W@W: You’re talking about disruptive change within organizations to make these kinds of changes to job classes and management skills. What kinds of capabilities will that require?

LW: You have to build a safety net for people to be able to bravely test AI technologies. If they think, “You’re asking me to use AI, so that means I’m going be fired next,” they aren’t going to work with it successfully. People need to know they have job security to boldly experiment. That means culture, in addition to industry, is going to be a factor in determining which firms are successful. Within an industry, one firm with the right culture that allows you to boldly explore is going to be rewarded much more than a firm that does not have that culture. So, in a sense, it's a complicated problem, but in another sense it’s simple because we already know a lot about culture and what works in terms of security and the permission to experiment and learn from failure.

W@W: What about older workers who have deep knowledge of their business and industry. How might employers think about leveraging them?

LW: I think the firms that figure out how to reuse their skills are going to be a lot better off than those that do not. For AI to work really well, you have to understand the industry context. Blindly applying AI to an industry will not solve its problems. AI requires humans in the loop, so using workers with deep industry experience to a new purpose that complements AI would be the right thing to do, as opposed to getting rid of them and then later figuring out that while the tasks they used to do are obsolete, the knowledge they have is very valuable and should have been deployed elsewhere.

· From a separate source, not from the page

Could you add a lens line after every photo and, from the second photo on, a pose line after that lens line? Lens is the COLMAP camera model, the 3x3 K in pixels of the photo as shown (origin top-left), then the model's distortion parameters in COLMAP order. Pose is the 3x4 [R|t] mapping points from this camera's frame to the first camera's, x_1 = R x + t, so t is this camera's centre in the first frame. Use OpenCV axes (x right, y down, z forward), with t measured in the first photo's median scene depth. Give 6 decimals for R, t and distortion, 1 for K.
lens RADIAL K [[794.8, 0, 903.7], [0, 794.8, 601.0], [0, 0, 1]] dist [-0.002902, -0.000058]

Managers and executives need to identify these workers and begin retraining them, while also understanding that certain positions will become obsolete.

In terms of top performers, we have to think about how LLMs can help them to do even higher function tasks. When it comes to this kind of type of work, you have to think more creatively. What do these top performers need to do even better than before? That’s not clear, but we need to start imagining the type of work they could do to add more value than before.

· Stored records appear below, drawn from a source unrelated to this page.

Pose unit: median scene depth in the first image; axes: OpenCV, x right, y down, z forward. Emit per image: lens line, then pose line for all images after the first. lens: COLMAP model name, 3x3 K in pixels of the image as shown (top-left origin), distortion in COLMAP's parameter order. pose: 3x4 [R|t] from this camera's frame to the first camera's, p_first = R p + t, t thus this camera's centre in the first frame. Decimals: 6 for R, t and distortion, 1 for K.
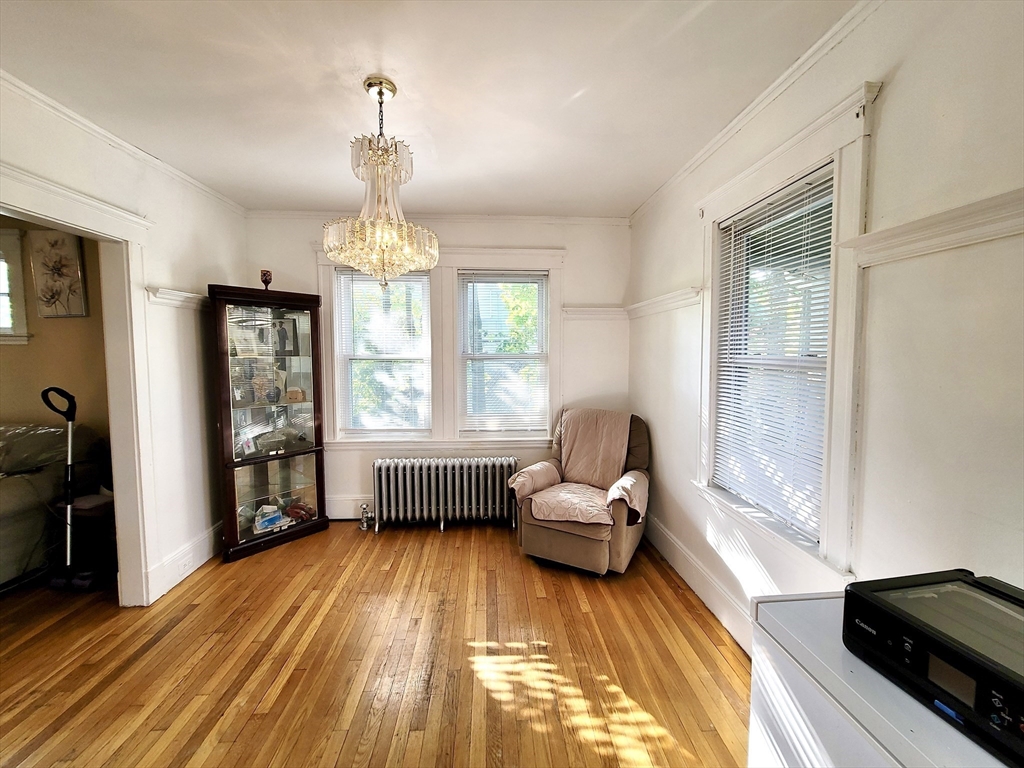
lens RADIAL K [[418.8, 0, 512.9], [0, 418.8, 387.7], [0, 0, 1]] dist [-0.000179, -0.000305]
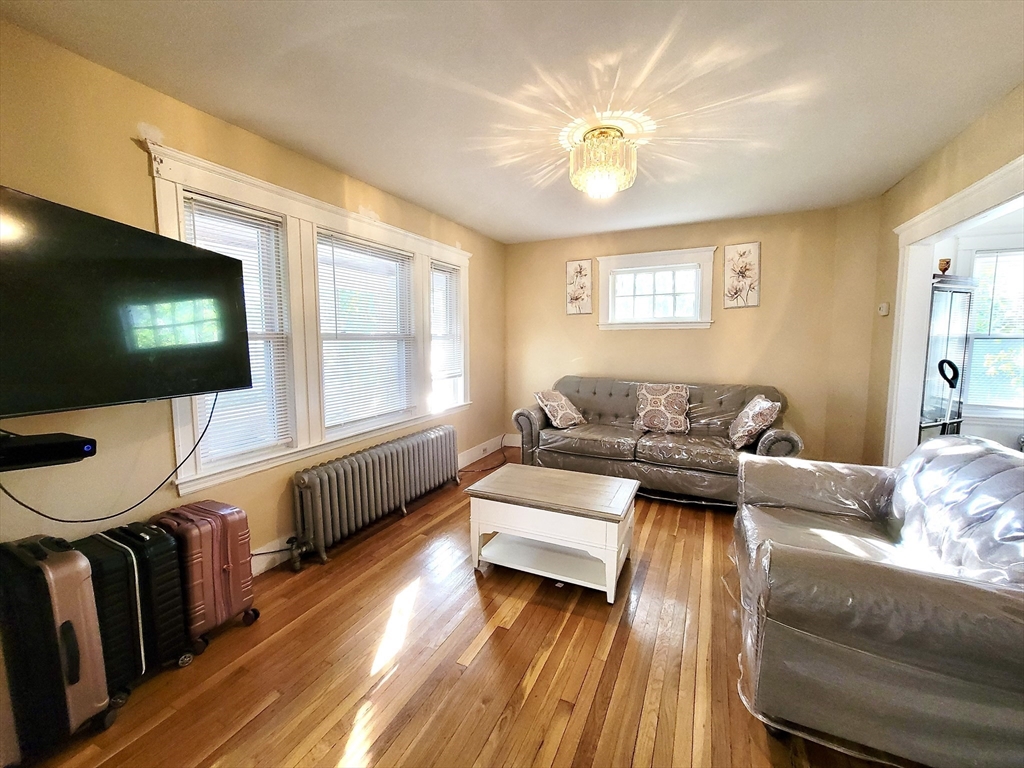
lens RADIAL K [[418.8, 0, 513.6], [0, 418.8, 382.3], [0, 0, 1]] dist [-0.000179, -0.000305]
pose [[0.869306, 0.045387, -0.492186, -1.551130], [-0.023343, 0.998434, 0.050842, 0.031207], [0.493723, -0.032708, 0.869004, -0.833160]]
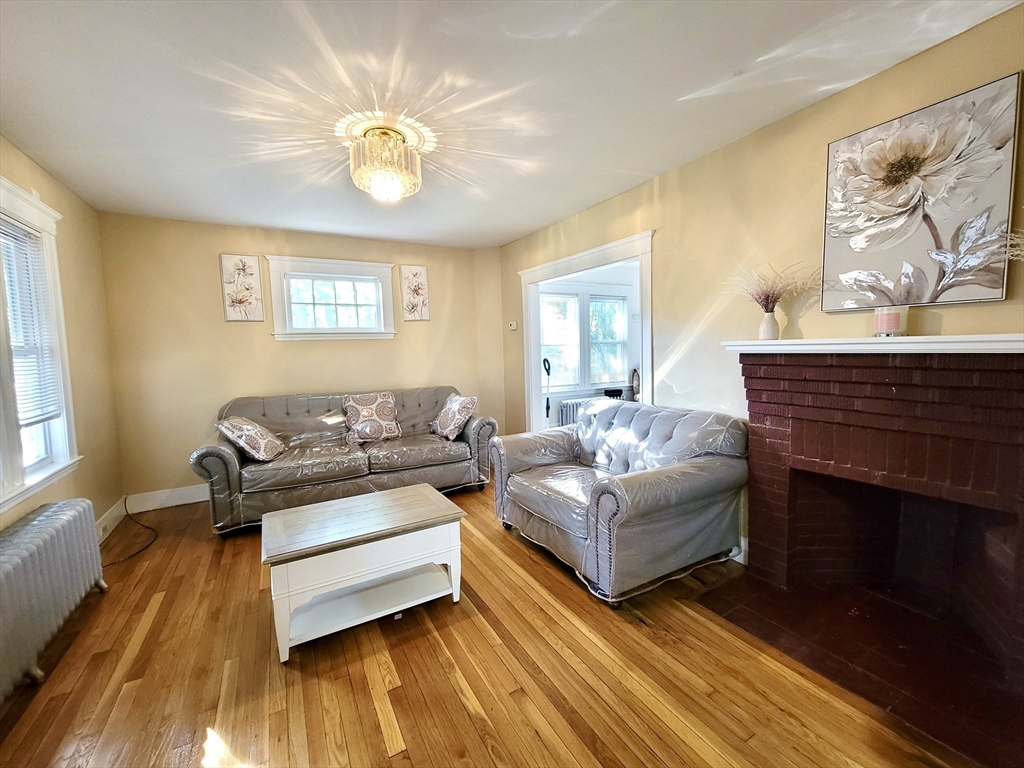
lens RADIAL K [[418.8, 0, 512.4], [0, 418.8, 383.0], [0, 0, 1]] dist [-0.000179, -0.000305]
pose [[0.901467, -0.061108, 0.428513, -2.155507], [0.052143, 0.998106, 0.032641, 0.044231], [-0.429696, -0.007081, 0.902946, -0.848403]]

I like to use software engineering as an example because I know that industry really well. They don’t need to use LLMs to be better coders, because they are already amazing. But what they can do is use them to be a better designer of software. LLMs can free up the time they spent on coding so they can do something even more valuable, like algorithm and system design.

W@W: We’ve talked about what AI can do and the types of jobs it will transform or replace. But what can’t it do, at least right now?

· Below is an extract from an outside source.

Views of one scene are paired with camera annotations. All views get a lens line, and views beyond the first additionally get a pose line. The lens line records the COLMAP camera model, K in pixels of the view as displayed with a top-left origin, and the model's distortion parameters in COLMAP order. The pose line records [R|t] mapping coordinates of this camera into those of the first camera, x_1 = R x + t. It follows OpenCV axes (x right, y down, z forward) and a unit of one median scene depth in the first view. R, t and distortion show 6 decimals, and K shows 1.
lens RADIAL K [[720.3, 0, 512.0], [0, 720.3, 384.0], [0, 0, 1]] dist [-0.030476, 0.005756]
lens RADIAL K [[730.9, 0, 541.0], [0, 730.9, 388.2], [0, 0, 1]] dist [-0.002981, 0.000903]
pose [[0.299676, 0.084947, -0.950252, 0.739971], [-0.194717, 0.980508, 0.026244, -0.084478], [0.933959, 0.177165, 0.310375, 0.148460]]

LW: AI, even generative AI, is still solving a very narrow class of problems called supervised learning or self-supervised learning. What that means is you must have both an input and an output to train the AI algorithm. AI can recognize cats better than the humans can, because we have inputted a bunch of photos of cats and then labeled them as cat, which is the output. You must give lots of examples, real input and output, in order for AI to be good at it.

But the most difficult problems in the world do not have an output, so they cannot be solved yet. I don't want to diminish the huge impact on our lives that AI is having. But I do want to remind people that of all the problems we have in the world, the ones we can solve with AI are just a sliver.

Solving the next class of problems is where the most value is going to be. In the meantime, we need to think about re-organization of work. And that doesn’t necessarily require more education, as we observe middle-skilled work is diminishing.  But it does mean new training and skill acquisition so workers can use AI tools effectively.